Krieg 64

Nachbarschaften, mit denen man sich verständigen kann: die braucht es heute.
Die Freiheit gestattete es den Menschen, fröhlich zu sein. Und den Tieren. Sie freuten sich auf den Frühling. Sie besangen das Leben. Die Vögel besangen die Freiheit, das Blühen und das Leben, die Menschen blieben auf ihren Spaziergängen stehen und hörten ihnen beseelt zu.
War es angemessen, glücklich zu sein, während nicht sehr viel weiter im Osten Mensch und Tier im Unglück feststeckten? Wieder diese Frage. Blick zurück in die Zeit vor einem Jahr: Auch nach zwölf Wochen Krieg warst du gelegentlich unbeschwert gewesen, hattest Musik gehört, Sportveranstaltungen verfolgt und dich darüber gewundert, wie emotional du trotz allem sein konntest. Lieblingslieder mitgesungen, in der Küche albern getanzt, ohne schlechtes Gewissen manchmal.
Aber ja, natürlich war das im höchsten Maße angemessen: glücklich zu sein. Auf keinen Fall durfte es den Despoten gelingen, die ganze Welt in die Verzweiflung zu stürzen mit ihrer tumben Aggression. Sogar dem eigenen Volk fiel in Umfragen nicht mehr viel ein, was es über die Gestaltungskraft des riesengroßen Reichs hätte sagen können, jenes Reichs, das vor acht Jahren und 64 Wochen seinen Nachbarn überfallen hatte.

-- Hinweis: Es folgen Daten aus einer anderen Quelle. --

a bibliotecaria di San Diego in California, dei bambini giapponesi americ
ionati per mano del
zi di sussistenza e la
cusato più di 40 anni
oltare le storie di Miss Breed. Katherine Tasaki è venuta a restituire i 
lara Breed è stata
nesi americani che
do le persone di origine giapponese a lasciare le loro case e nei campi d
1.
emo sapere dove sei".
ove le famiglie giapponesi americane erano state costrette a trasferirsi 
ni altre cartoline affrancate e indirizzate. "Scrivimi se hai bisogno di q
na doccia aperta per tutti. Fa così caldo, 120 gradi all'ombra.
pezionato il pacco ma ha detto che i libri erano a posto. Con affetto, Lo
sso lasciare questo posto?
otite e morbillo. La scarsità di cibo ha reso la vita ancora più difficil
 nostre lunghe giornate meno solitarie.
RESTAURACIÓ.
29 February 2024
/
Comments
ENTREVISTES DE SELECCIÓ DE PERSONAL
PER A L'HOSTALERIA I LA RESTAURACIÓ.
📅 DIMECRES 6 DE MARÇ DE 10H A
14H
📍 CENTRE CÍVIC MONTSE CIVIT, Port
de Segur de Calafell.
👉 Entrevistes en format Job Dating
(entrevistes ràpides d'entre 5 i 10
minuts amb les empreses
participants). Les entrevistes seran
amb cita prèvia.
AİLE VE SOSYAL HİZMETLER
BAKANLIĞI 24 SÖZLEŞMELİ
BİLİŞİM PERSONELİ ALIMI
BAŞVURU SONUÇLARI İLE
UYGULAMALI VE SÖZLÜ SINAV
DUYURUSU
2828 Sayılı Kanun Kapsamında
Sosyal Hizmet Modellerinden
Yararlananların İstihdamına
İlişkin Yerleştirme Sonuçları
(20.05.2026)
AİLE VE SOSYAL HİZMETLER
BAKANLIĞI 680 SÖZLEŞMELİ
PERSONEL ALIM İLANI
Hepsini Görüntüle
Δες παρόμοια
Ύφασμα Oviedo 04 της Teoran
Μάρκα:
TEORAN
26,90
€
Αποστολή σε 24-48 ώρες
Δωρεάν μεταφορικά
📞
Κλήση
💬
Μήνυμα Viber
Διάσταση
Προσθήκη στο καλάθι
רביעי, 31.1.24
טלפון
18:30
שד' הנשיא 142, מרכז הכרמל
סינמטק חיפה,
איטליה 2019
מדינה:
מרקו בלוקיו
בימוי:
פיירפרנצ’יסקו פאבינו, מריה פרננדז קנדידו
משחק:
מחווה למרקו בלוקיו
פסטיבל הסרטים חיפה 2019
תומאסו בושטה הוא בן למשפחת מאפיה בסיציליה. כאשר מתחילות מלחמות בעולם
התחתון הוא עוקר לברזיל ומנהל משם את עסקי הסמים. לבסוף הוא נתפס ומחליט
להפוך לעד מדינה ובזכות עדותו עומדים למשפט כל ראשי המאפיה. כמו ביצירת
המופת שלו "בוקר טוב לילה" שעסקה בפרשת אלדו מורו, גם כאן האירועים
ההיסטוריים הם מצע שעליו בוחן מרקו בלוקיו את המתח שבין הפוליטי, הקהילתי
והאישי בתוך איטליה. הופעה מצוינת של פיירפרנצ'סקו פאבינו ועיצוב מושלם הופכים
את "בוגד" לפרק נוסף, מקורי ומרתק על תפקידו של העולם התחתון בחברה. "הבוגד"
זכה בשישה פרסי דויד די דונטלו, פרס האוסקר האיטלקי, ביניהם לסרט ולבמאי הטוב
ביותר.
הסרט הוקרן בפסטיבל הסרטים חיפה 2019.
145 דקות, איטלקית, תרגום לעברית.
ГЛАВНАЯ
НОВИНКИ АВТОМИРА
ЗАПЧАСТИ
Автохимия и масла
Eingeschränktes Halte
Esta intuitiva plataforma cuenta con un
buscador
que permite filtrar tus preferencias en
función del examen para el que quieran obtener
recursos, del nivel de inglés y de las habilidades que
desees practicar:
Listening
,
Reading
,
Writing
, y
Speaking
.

Die eigenen Leute waren aufs Äußerste belastet und eingeschüchtert. Die Welt, die in Freiheit lebte und diese Freiheit zu verteidigen bestrebt war, durfte sich von der Lähmung nicht anstecken lassen.
64 Wochen und acht Jahre Krieg, und was die Welt unbedingt brauchte, waren Nachbarschaften, von denen kein Krieg und keine Bedrohung ausging. Überall. Was die Welt brauchte, waren gute Nachbarschaften, immer und überall. Was die Welt dringender denn je brauchte, waren Nachbarschaften, mit denen man sich freundschaftlich über alles verständigen konnte.
Ob man Bären und Wölfe jagen sollte, die sich wieder in die einst verlassenen Wälder wagten. Womit man seine Häuser heizte, um den Planeten zu schützen. Wem auf einem Kontinent dringend und unbedingt Zuflucht gewährt werden musste. Um welche Uhrzeit man einen Rasen mähen, ein Loch in die Wand bohren konnte. Wie schnell ein Verkehrsmittel über die Straßen rauschen durfte. Wessen Frisur in der Öffentlichkeit unverhüllt vorzeigbar war. Wie frei ein Mensch sein Leben gestalten können sollte. Die Welt brauchte Nachbarschaften, die sich über all das und noch viel mehr offen verständigen konnten, auf eine Weise, die es den Beteiligten erlaubte, das Gesicht zu wahren und ihre Unversehrtheit und über allem ihre Freiheit.
Wir Menschen waren davon weiter entfernt, als wir es uns noch vor wenigen Jahren hätten eingestehen wollen. Wir mussten wieder vernünftig werden.